Nanocomposites (NCs) have attractive potential applications in gas-sensing, energy, photocatalysis, and biomedicine. In the present work, the fabrication of CuO/ZrO₂/TiO₂/RGO nanocomposites (NCs) was done via a simple chemical route. Our aim in this work was to synthesis and investigate the selective anticancer activity of TiO₂ NPs by supporting CuO, ZrO₂, and RGO toward cancer and normal cells. Different analytical techniques, such as X-ray diffraction (XRD), high-resolution transmission electron microscopy (HRTEM), scanning electron microscopy (SEM) with energy dispersive X-ray (EDX), X-ray photoelectron spectroscopy (XPS), Raman spectroscopy, Fourier transform infrared (FTIR) spectroscopy, photoluminescence (PL) spectroscopy, and dynamic light scattering (DLS), were carefully applied to characterize the physicochemical properties of the produced samples. XRD results showed that the phase and crystal structure of TiO₂ NPs were enhanced after adding CuO, ZrO₂, and RGO. TEM and SEM images showed that CuO/ZrO₂/TiO₂/RGO NCs were similarly distributed on RGO sheets with high crystallinity, excellent quality of lattice fringes, and lower agglomeration compared with pure TiO₂ NPs. EDX and XPS analysis confirmed the presence of elements Cu, Zr, Ti, O, and C in the obtained CuO/ZrO₂/TiO₂/RGO NCs. Raman and FTIR spectra verified the presence of functional groups and crystal structures in the produced samples. PL data showed that the optical properties of TiO₂ improved after adding CuO, ZrO₂, and RGO sheets owing to the reduction in the recombination rate between the electron–hole pair. DLS analysis showed that the prepared CuO/ZrO₂/TiO₂/RGO NCs had excellent colloidal stability and good distribution in the suspension of the media culture.
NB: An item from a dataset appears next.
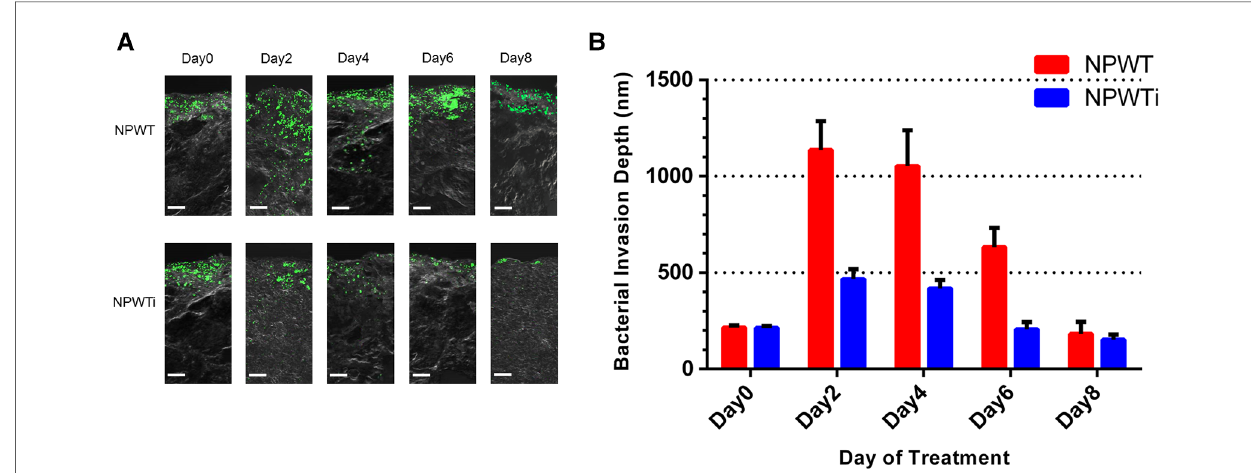
FIGURE 5 Bacterial invasion depth observed by laser scanning confocal microscopy. ( A ) This fi gure shows the depth of infection in NPWT and NPWTi on days 0, 2, 4, 6, and 8. ( B ) Bacterial invasion depth signi fi cantly descended in the NPWTi group compared with the NPWT group at day 2, 4, 6, and day 8 (* P <0.001). Scale bar was 100 um.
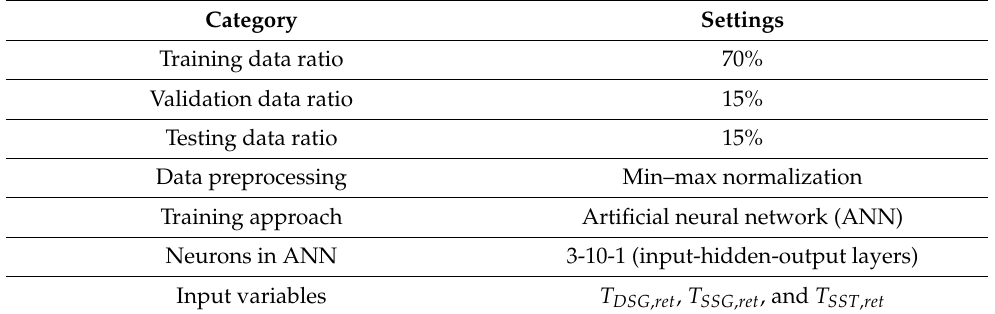
Table 3. Virtual sensor modeling description for T DM , ret .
Anticancer results for CuO/ZrO₂/TiO₂/RGO NCs exhibited about 2-fold higher toxicity for 24 h and 4-fold for 48 h against breast cancer (MCF-7) cells than pure TiO₂ NPs, while their biocompatibility was excellent against HUVEC normal cells. Additionally, the IC₅₀ values of CuO/ZrO₂/TiO₂/RGO NCs were 44.19 ± 1.2 μg mL⁻¹ and 24.52 ± 0.8 μg mL⁻¹ for 24 h and 48 h, respectively. These results indicate that adding CuO, ZrO₂, and RGO plays a crucial role in enhancing the anticancer property of TiO₂ NPs. This study suggests that CuO/ZrO₂/TiO₂/RGO NCs could be applied in cancer therapy applications in in vivo models.